武漢の回復は「世界に希望」 若者には自制求める WHO事務局長

【AFP=時事】世界保健機関(WHO)のテドロス・アダノム・ゲブレイェスス(Tedros Adhanom Ghebreyesus)事務局長は20日、新型コロナウイルスの最初の中心地である中国・武漢(Wuhan)で初めて新たな感染者が確認されなかったことは、パンデミック(世界的な大流行)と闘う世界の国々に希望を与えると述べた。


 武漢では、昨年12月に当局が新型コロナウイルス感染症(COVID-19)の流行を最初に報告して以来、初めて24時間に新規感染者が確認されなかった。世界の感染者数は25万人以上、死者は1万1000人を超えている。


 スイス・ジュネーブで行った記者会見でテドロス氏は、「武漢は、最も深刻な状況も好転し得るのだという希望を世界の他の地域に与える」と発言。「当然ながら、状況は逆転する可能性があることに注意しなければならない。しかし、新型コロナウイルスを押し返した都市や国々の経験は、世界の他の地域に希望と勇気を与える」と述べた。


 中国の新規感染者は少なくなっており、すべて国外からの渡航者とみられる。流行の危機はアジアから欧州に移動し、欧州の死者数は中国の死者数を超えた。


 テドロス氏は、WHOが現在最も懸念しているのは、医療制度が脆弱(ぜいじゃく)な国や、病気にかかりやすい人が多い国にウイルスが広がった場合の影響だとして、「この懸念は今、非常に現実的で差し迫っている」と指摘。しかし、「歴史上のどのパンデミックとも異なり、私たちはこの流れを変える力を持っている」と述べた。

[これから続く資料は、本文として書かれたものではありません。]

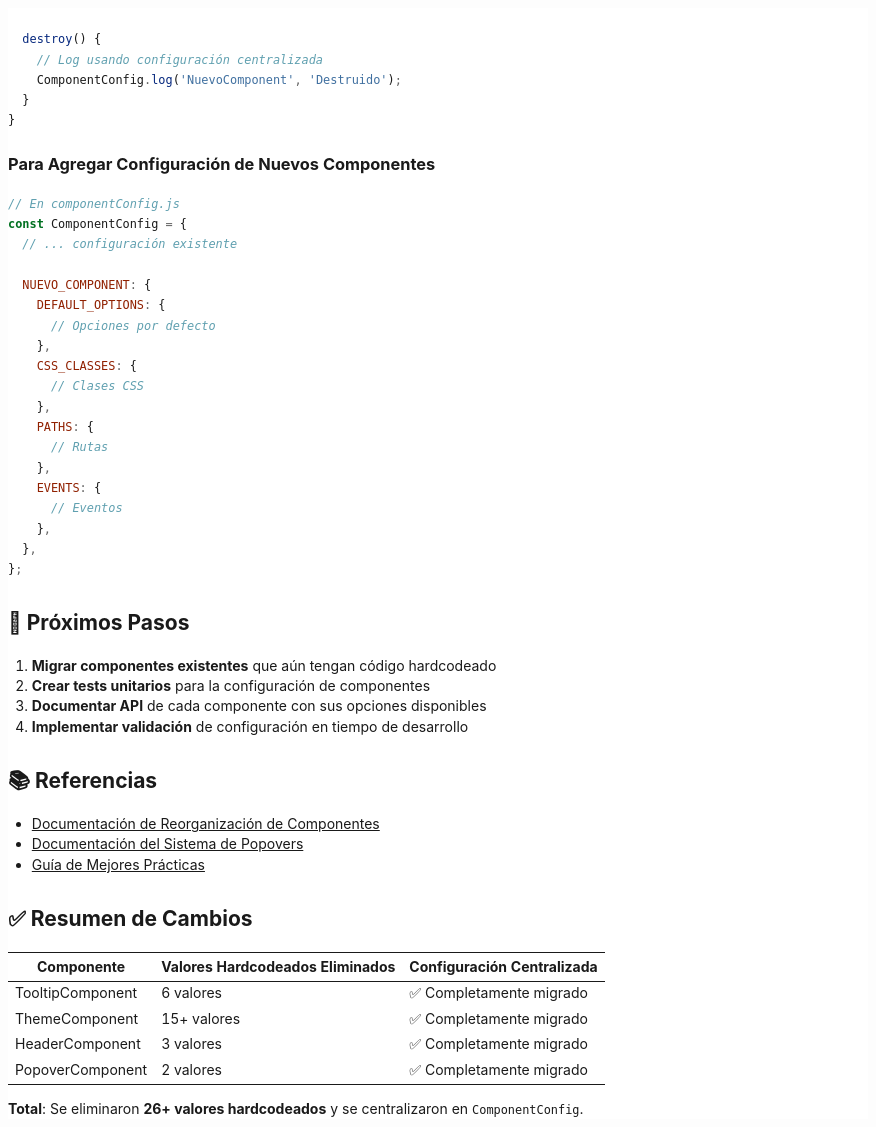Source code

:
 ```javascript

  destroy() {
    // Log usando configuración centralizada
    ComponentConfig.log('NuevoComponent', 'Destruido');
  }
}
```

### **Para Agregar Configuración de Nuevos Componentes**

```javascript
// En componentConfig.js
const ComponentConfig = {
  // ... configuración existente

  NUEVO_COMPONENT: {
    DEFAULT_OPTIONS: {
      // Opciones por defecto
    },
    CSS_CLASSES: {
      // Clases CSS
    },
    PATHS: {
      // Rutas
    },
    EVENTS: {
      // Eventos
    },
  },
};
```

## 🚀 **Próximos Pasos**

1. **Migrar componentes existentes** que aún tengan código hardcodeado
2. **Crear tests unitarios** para la configuración de componentes
3. **Documentar API** de cada componente con sus opciones disponibles
4. **Implementar validación** de configuración en tiempo de desarrollo

## 📚 **Referencias**

- [Documentación de Reorganización de Componentes](./COMPONENTS_REORGANIZATION.md)
- [Documentación del Sistema de Popovers](./POPOVER_SYSTEM.md)
- [Guía de Mejores Prácticas](./BEST_PRACTICES.md)

## ✅ **Resumen de Cambios**

| Componente       | Valores Hardcodeados Eliminados | Configuración Centralizada |
| ---------------- | ------------------------------- | -------------------------- |
| TooltipComponent | 6 valores                       | ✅ Completamente migrado   |
| ThemeComponent   | 15+ valores                     | ✅ Completamente migrado   |
| HeaderComponent  | 3 valores                       | ✅ Completamente migrado   |
| PopoverComponent | 2 valores                       | ✅ Completamente migrado   |

**Total**: Se eliminaron **26+ valores hardcodeados** y se centralizaron en `ComponentConfig`.
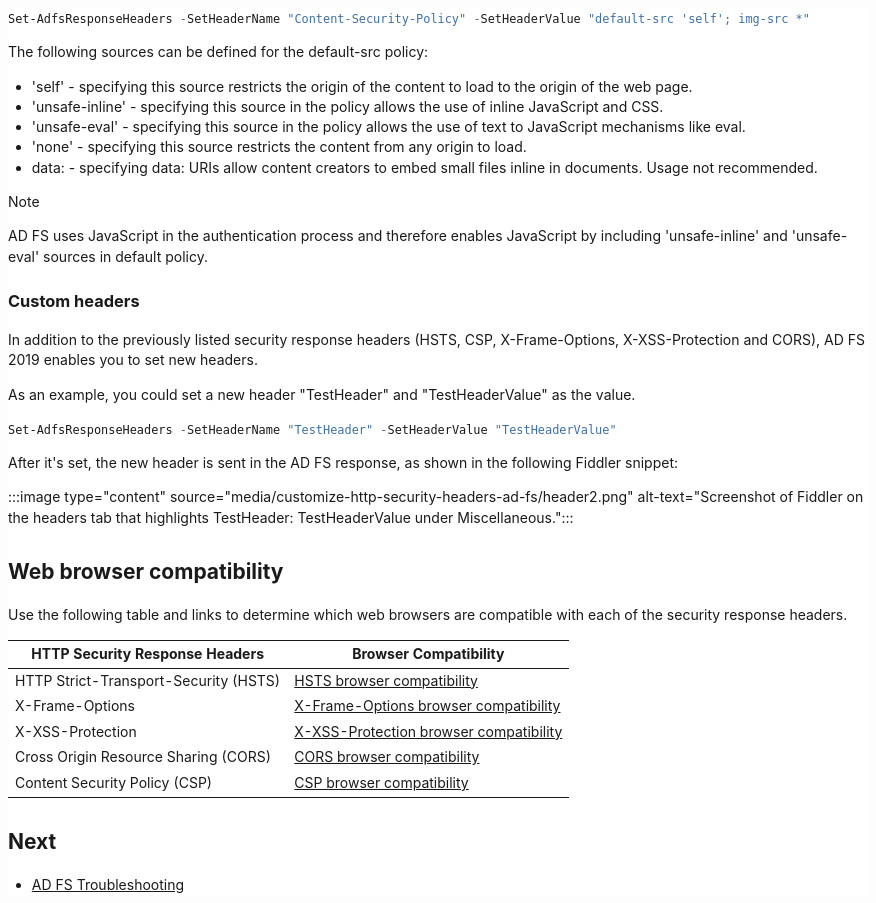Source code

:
 ```powershell
Set-AdfsResponseHeaders -SetHeaderName "Content-Security-Policy" -SetHeaderValue "default-src 'self'; img-src *"
```

The following sources can be defined for the default-src policy:

- 'self' - specifying this source restricts the origin of the content to load to the origin of the web page.
- 'unsafe-inline' - specifying this source in the policy allows the use of inline JavaScript and CSS.
- 'unsafe-eval' - specifying this source in the policy allows the use of text to JavaScript mechanisms like eval.
- 'none' - specifying this source restricts the content from any origin to load.
- data: - specifying data: URIs allow content creators to embed small files inline in documents. Usage not recommended.

> [!NOTE]
> AD FS uses JavaScript in the authentication process and therefore enables JavaScript by including 'unsafe-inline' and 'unsafe-eval' sources in default policy.

### Custom headers

In addition to the previously listed security response headers (HSTS, CSP, X-Frame-Options, X-XSS-Protection and CORS), AD FS 2019 enables you to set new headers.

As an example, you could set a new header "TestHeader" and "TestHeaderValue" as the value.

```powershell
Set-AdfsResponseHeaders -SetHeaderName "TestHeader" -SetHeaderValue "TestHeaderValue"
 ```

After it's set, the new header is sent in the AD FS response, as shown in the following Fiddler snippet:

:::image type="content" source="media/customize-http-security-headers-ad-fs/header2.png" alt-text="Screenshot of Fiddler on the headers tab that highlights TestHeader: TestHeaderValue under Miscellaneous.":::

## Web browser compatibility

Use the following table and links to determine which web browsers are compatible with each of the security response headers.

|HTTP Security Response Headers|Browser Compatibility|
|-----|-----|
|HTTP Strict-Transport-Security (HSTS)|[HSTS browser compatibility](https://developer.mozilla.org/docs/Web/HTTP/Headers/Strict-Transport-Security#Browser_compatibility)|
|X-Frame-Options|[X-Frame-Options browser compatibility](https://developer.mozilla.org/docs/Web/HTTP/Headers/X-Frame-Options#Browser_compatibility)|
|X-XSS-Protection|[X-XSS-Protection browser compatibility](https://developer.mozilla.org/docs/Web/HTTP/Headers/X-XSS-Protection#Browser_compatibility)|
|Cross Origin Resource Sharing (CORS)|[CORS browser compatibility](https://developer.mozilla.org/docs/Web/HTTP/CORS#Browser_compatibility)
|Content Security Policy (CSP)|[CSP browser compatibility](https://developer.mozilla.org/docs/Web/HTTP/CSP#Browser_compatibility)

## Next


- [AD FS Troubleshooting](../../ad-fs/troubleshooting/ad-fs-tshoot-overview.md)
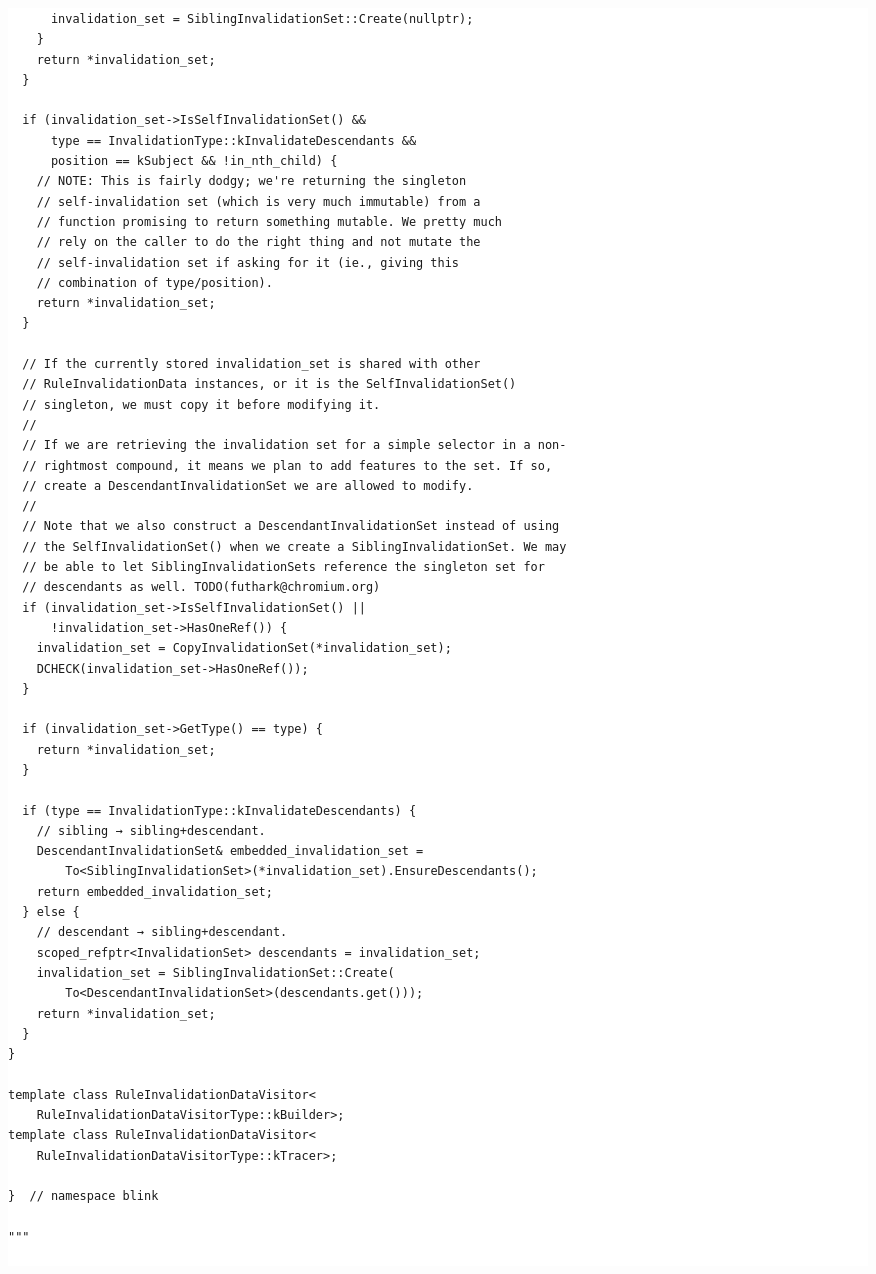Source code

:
 ```
      invalidation_set = SiblingInvalidationSet::Create(nullptr);
    }
    return *invalidation_set;
  }

  if (invalidation_set->IsSelfInvalidationSet() &&
      type == InvalidationType::kInvalidateDescendants &&
      position == kSubject && !in_nth_child) {
    // NOTE: This is fairly dodgy; we're returning the singleton
    // self-invalidation set (which is very much immutable) from a
    // function promising to return something mutable. We pretty much
    // rely on the caller to do the right thing and not mutate the
    // self-invalidation set if asking for it (ie., giving this
    // combination of type/position).
    return *invalidation_set;
  }

  // If the currently stored invalidation_set is shared with other
  // RuleInvalidationData instances, or it is the SelfInvalidationSet()
  // singleton, we must copy it before modifying it.
  //
  // If we are retrieving the invalidation set for a simple selector in a non-
  // rightmost compound, it means we plan to add features to the set. If so,
  // create a DescendantInvalidationSet we are allowed to modify.
  //
  // Note that we also construct a DescendantInvalidationSet instead of using
  // the SelfInvalidationSet() when we create a SiblingInvalidationSet. We may
  // be able to let SiblingInvalidationSets reference the singleton set for
  // descendants as well. TODO(futhark@chromium.org)
  if (invalidation_set->IsSelfInvalidationSet() ||
      !invalidation_set->HasOneRef()) {
    invalidation_set = CopyInvalidationSet(*invalidation_set);
    DCHECK(invalidation_set->HasOneRef());
  }

  if (invalidation_set->GetType() == type) {
    return *invalidation_set;
  }

  if (type == InvalidationType::kInvalidateDescendants) {
    // sibling → sibling+descendant.
    DescendantInvalidationSet& embedded_invalidation_set =
        To<SiblingInvalidationSet>(*invalidation_set).EnsureDescendants();
    return embedded_invalidation_set;
  } else {
    // descendant → sibling+descendant.
    scoped_refptr<InvalidationSet> descendants = invalidation_set;
    invalidation_set = SiblingInvalidationSet::Create(
        To<DescendantInvalidationSet>(descendants.get()));
    return *invalidation_set;
  }
}

template class RuleInvalidationDataVisitor<
    RuleInvalidationDataVisitorType::kBuilder>;
template class RuleInvalidationDataVisitor<
    RuleInvalidationDataVisitorType::kTracer>;

}  // namespace blink

"""


```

 また、心身の健康を保つため運動や健康的な食事、禁煙を勧めた。喫煙は重症化のリスクを高めるという。メッセージアプリ「ワッツアップ(WhatsApp)」で新型コロナウイルス関連のニュースや情報、詳しい症状や感染予防方法を発信するメッセージサービスの開始も発表した。ワッツアップで「0041 798 931 892」に「hi」と送ると利用できる。現在は英語のみだが、来週から複数の言語も追加するという。


 若い世代は新型コロナウイルスに感染しても症状が出ず、免疫機能が弱い人に容易に感染させる恐れがあると指摘されている。テドロス氏は、「きょう、若い人たちに伝えたいことがある。あなたたちは無敵ではないということだ。このウイルスによって、あなたたちは数週間入院するかも知れない。死ぬことさえあり得る。もし発症しなくても、あなたがどこに行くかという選択によって、他の誰かの生死を左右することになるかも知れない」と述べ、若者に自制を訴えた。